Collected data entries
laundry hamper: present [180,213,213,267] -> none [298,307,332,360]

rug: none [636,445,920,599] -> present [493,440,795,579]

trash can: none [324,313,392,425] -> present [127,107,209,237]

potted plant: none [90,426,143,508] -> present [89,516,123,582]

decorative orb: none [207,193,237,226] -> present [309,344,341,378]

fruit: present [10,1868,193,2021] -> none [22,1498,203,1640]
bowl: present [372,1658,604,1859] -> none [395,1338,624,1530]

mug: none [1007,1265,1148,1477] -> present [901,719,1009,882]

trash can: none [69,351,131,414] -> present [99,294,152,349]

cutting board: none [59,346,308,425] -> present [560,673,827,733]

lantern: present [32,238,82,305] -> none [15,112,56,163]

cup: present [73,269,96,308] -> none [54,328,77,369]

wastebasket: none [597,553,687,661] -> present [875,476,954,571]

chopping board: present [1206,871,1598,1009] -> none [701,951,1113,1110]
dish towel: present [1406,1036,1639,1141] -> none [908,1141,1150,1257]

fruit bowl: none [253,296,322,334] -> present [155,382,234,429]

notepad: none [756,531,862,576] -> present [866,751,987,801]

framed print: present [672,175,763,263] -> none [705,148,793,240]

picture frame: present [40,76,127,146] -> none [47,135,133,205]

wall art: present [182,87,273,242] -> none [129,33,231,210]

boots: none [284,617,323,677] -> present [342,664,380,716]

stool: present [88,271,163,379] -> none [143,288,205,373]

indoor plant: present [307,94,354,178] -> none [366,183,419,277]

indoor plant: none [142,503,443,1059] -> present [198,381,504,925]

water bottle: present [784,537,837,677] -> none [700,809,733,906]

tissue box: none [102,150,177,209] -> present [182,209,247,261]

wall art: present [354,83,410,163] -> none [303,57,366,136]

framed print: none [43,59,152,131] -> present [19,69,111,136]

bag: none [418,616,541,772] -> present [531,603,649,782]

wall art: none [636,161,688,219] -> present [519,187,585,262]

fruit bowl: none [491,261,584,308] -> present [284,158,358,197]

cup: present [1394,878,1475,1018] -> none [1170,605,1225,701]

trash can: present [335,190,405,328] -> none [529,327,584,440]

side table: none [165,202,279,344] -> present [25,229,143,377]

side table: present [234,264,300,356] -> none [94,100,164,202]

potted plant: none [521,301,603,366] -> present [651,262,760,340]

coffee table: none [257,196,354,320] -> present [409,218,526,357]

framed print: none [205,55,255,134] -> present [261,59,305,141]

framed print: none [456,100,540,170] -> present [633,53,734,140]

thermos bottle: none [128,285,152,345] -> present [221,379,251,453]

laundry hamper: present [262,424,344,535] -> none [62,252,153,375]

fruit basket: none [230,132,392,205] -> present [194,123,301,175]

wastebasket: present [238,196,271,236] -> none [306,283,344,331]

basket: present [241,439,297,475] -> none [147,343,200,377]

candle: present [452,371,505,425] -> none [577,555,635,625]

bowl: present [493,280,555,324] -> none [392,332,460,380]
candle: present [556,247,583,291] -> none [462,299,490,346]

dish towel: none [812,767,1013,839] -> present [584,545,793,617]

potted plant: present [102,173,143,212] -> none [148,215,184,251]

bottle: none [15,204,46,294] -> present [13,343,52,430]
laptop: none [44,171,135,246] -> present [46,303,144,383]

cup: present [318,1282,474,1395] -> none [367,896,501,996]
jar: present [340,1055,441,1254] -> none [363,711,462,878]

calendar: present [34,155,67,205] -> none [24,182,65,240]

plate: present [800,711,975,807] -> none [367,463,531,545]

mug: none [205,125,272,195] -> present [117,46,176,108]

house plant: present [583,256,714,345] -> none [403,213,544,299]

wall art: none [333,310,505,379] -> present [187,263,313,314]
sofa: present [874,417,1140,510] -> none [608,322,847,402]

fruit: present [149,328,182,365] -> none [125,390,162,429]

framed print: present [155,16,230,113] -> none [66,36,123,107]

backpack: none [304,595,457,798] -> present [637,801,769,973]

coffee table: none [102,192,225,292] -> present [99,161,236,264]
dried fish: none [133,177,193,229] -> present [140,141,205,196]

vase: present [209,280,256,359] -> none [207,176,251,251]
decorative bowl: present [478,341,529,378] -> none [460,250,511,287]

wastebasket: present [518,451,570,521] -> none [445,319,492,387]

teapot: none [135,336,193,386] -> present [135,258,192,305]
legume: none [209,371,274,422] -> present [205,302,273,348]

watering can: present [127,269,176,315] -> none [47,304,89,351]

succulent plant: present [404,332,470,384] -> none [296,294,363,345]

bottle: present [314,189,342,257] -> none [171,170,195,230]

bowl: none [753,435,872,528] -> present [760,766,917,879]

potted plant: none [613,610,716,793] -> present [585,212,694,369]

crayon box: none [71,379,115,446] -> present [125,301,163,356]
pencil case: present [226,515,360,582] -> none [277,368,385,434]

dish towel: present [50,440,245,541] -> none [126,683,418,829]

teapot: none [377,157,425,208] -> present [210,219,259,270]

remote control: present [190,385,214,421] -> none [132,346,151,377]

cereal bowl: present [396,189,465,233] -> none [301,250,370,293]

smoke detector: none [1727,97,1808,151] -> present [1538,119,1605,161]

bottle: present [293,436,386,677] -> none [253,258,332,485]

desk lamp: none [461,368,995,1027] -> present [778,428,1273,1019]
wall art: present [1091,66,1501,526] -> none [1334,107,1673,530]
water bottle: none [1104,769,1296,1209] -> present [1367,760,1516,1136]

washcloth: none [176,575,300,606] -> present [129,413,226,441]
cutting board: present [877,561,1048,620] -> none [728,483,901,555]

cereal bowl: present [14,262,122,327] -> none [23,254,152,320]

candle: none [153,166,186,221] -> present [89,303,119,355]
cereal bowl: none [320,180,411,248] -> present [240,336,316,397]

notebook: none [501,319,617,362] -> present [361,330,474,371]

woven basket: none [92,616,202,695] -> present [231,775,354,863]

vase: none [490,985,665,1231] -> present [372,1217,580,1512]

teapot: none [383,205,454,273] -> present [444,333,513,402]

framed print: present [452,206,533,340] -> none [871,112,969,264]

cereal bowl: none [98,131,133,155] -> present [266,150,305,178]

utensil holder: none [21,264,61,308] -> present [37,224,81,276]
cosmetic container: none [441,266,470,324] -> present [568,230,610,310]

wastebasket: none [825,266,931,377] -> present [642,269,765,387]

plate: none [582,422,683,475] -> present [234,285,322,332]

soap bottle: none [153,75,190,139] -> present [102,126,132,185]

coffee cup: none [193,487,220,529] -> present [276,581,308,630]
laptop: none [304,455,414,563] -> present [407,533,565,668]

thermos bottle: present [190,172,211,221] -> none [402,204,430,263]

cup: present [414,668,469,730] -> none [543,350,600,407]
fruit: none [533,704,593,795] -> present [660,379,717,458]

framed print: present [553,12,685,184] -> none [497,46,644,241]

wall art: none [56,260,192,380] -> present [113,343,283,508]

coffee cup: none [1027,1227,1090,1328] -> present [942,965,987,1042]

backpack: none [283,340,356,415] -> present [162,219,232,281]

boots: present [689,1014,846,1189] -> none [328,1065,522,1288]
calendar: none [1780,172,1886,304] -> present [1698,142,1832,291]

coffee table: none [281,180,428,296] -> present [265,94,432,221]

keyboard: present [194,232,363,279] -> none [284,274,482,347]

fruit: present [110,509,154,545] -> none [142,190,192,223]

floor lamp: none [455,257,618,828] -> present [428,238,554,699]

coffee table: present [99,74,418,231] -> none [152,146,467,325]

- [Assignment]
Write each entry out again. Do not change a word.

- [Exercise output]
laundry hamper: present [180,213,213,267] -> none [298,307,332,360]

rug: none [636,445,920,599] -> present [493,440,795,579]

trash can: none [324,313,392,425] -> present [127,107,209,237]

potted plant: none [90,426,143,508] -> present [89,516,123,582]

decorative orb: none [207,193,237,226] -> present [309,344,341,378]

fruit: present [10,1868,193,2021] -> none [22,1498,203,1640]
bowl: present [372,1658,604,1859] -> none [395,1338,624,1530]

mug: none [1007,1265,1148,1477] -> present [901,719,1009,882]

trash can: none [69,351,131,414] -> present [99,294,152,349]

cutting board: none [59,346,308,425] -> present [560,673,827,733]

lantern: present [32,238,82,305] -> none [15,112,56,163]

cup: present [73,269,96,308] -> none [54,328,77,369]

wastebasket: none [597,553,687,661] -> present [875,476,954,571]

chopping board: present [1206,871,1598,1009] -> none [701,951,1113,1110]
dish towel: present [1406,1036,1639,1141] -> none [908,1141,1150,1257]

fruit bowl: none [253,296,322,334] -> present [155,382,234,429]

notepad: none [756,531,862,576] -> present [866,751,987,801]

framed print: present [672,175,763,263] -> none [705,148,793,240]

picture frame: present [40,76,127,146] -> none [47,135,133,205]

wall art: present [182,87,273,242] -> none [129,33,231,210]

boots: none [284,617,323,677] -> present [342,664,380,716]

stool: present [88,271,163,379] -> none [143,288,205,373]

indoor plant: present [307,94,354,178] -> none [366,183,419,277]

indoor plant: none [142,503,443,1059] -> present [198,381,504,925]

water bottle: present [784,537,837,677] -> none [700,809,733,906]

tissue box: none [102,150,177,209] -> present [182,209,247,261]

wall art: present [354,83,410,163] -> none [303,57,366,136]

framed print: none [43,59,152,131] -> present [19,69,111,136]

bag: none [418,616,541,772] -> present [531,603,649,782]

wall art: none [636,161,688,219] -> present [519,187,585,262]

fruit bowl: none [491,261,584,308] -> present [284,158,358,197]

cup: present [1394,878,1475,1018] -> none [1170,605,1225,701]

trash can: present [335,190,405,328] -> none [529,327,584,440]

side table: none [165,202,279,344] -> present [25,229,143,377]

side table: present [234,264,300,356] -> none [94,100,164,202]

potted plant: none [521,301,603,366] -> present [651,262,760,340]

coffee table: none [257,196,354,320] -> present [409,218,526,357]

framed print: none [205,55,255,134] -> present [261,59,305,141]

framed print: none [456,100,540,170] -> present [633,53,734,140]

thermos bottle: none [128,285,152,345] -> present [221,379,251,453]

laundry hamper: present [262,424,344,535] -> none [62,252,153,375]

fruit basket: none [230,132,392,205] -> present [194,123,301,175]

wastebasket: present [238,196,271,236] -> none [306,283,344,331]

basket: present [241,439,297,475] -> none [147,343,200,377]

candle: present [452,371,505,425] -> none [577,555,635,625]

bowl: present [493,280,555,324] -> none [392,332,460,380]
candle: present [556,247,583,291] -> none [462,299,490,346]

dish towel: none [812,767,1013,839] -> present [584,545,793,617]

potted plant: present [102,173,143,212] -> none [148,215,184,251]

bottle: none [15,204,46,294] -> present [13,343,52,430]
laptop: none [44,171,135,246] -> present [46,303,144,383]

cup: present [318,1282,474,1395] -> none [367,896,501,996]
jar: present [340,1055,441,1254] -> none [363,711,462,878]

calendar: present [34,155,67,205] -> none [24,182,65,240]

plate: present [800,711,975,807] -> none [367,463,531,545]

mug: none [205,125,272,195] -> present [117,46,176,108]

house plant: present [583,256,714,345] -> none [403,213,544,299]

wall art: none [333,310,505,379] -> present [187,263,313,314]
sofa: present [874,417,1140,510] -> none [608,322,847,402]

fruit: present [149,328,182,365] -> none [125,390,162,429]

framed print: present [155,16,230,113] -> none [66,36,123,107]

backpack: none [304,595,457,798] -> present [637,801,769,973]

coffee table: none [102,192,225,292] -> present [99,161,236,264]
dried fish: none [133,177,193,229] -> present [140,141,205,196]

vase: present [209,280,256,359] -> none [207,176,251,251]
decorative bowl: present [478,341,529,378] -> none [460,250,511,287]

wastebasket: present [518,451,570,521] -> none [445,319,492,387]

teapot: none [135,336,193,386] -> present [135,258,192,305]
legume: none [209,371,274,422] -> present [205,302,273,348]

watering can: present [127,269,176,315] -> none [47,304,89,351]

succulent plant: present [404,332,470,384] -> none [296,294,363,345]

bottle: present [314,189,342,257] -> none [171,170,195,230]

bowl: none [753,435,872,528] -> present [760,766,917,879]

potted plant: none [613,610,716,793] -> present [585,212,694,369]

crayon box: none [71,379,115,446] -> present [125,301,163,356]
pencil case: present [226,515,360,582] -> none [277,368,385,434]

dish towel: present [50,440,245,541] -> none [126,683,418,829]

teapot: none [377,157,425,208] -> present [210,219,259,270]

remote control: present [190,385,214,421] -> none [132,346,151,377]

cereal bowl: present [396,189,465,233] -> none [301,250,370,293]

smoke detector: none [1727,97,1808,151] -> present [1538,119,1605,161]

bottle: present [293,436,386,677] -> none [253,258,332,485]

desk lamp: none [461,368,995,1027] -> present [778,428,1273,1019]
wall art: present [1091,66,1501,526] -> none [1334,107,1673,530]
water bottle: none [1104,769,1296,1209] -> present [1367,760,1516,1136]

washcloth: none [176,575,300,606] -> present [129,413,226,441]
cutting board: present [877,561,1048,620] -> none [728,483,901,555]

cereal bowl: present [14,262,122,327] -> none [23,254,152,320]

candle: none [153,166,186,221] -> present [89,303,119,355]
cereal bowl: none [320,180,411,248] -> present [240,336,316,397]

notebook: none [501,319,617,362] -> present [361,330,474,371]

woven basket: none [92,616,202,695] -> present [231,775,354,863]

vase: none [490,985,665,1231] -> present [372,1217,580,1512]

teapot: none [383,205,454,273] -> present [444,333,513,402]

framed print: present [452,206,533,340] -> none [871,112,969,264]

cereal bowl: none [98,131,133,155] -> present [266,150,305,178]

utensil holder: none [21,264,61,308] -> present [37,224,81,276]
cosmetic container: none [441,266,470,324] -> present [568,230,610,310]

wastebasket: none [825,266,931,377] -> present [642,269,765,387]

plate: none [582,422,683,475] -> present [234,285,322,332]

soap bottle: none [153,75,190,139] -> present [102,126,132,185]

coffee cup: none [193,487,220,529] -> present [276,581,308,630]
laptop: none [304,455,414,563] -> present [407,533,565,668]

thermos bottle: present [190,172,211,221] -> none [402,204,430,263]

cup: present [414,668,469,730] -> none [543,350,600,407]
fruit: none [533,704,593,795] -> present [660,379,717,458]

framed print: present [553,12,685,184] -> none [497,46,644,241]

wall art: none [56,260,192,380] -> present [113,343,283,508]

coffee cup: none [1027,1227,1090,1328] -> present [942,965,987,1042]

backpack: none [283,340,356,415] -> present [162,219,232,281]

boots: present [689,1014,846,1189] -> none [328,1065,522,1288]
calendar: none [1780,172,1886,304] -> present [1698,142,1832,291]

coffee table: none [281,180,428,296] -> present [265,94,432,221]

keyboard: present [194,232,363,279] -> none [284,274,482,347]

fruit: present [110,509,154,545] -> none [142,190,192,223]

floor lamp: none [455,257,618,828] -> present [428,238,554,699]

coffee table: present [99,74,418,231] -> none [152,146,467,325]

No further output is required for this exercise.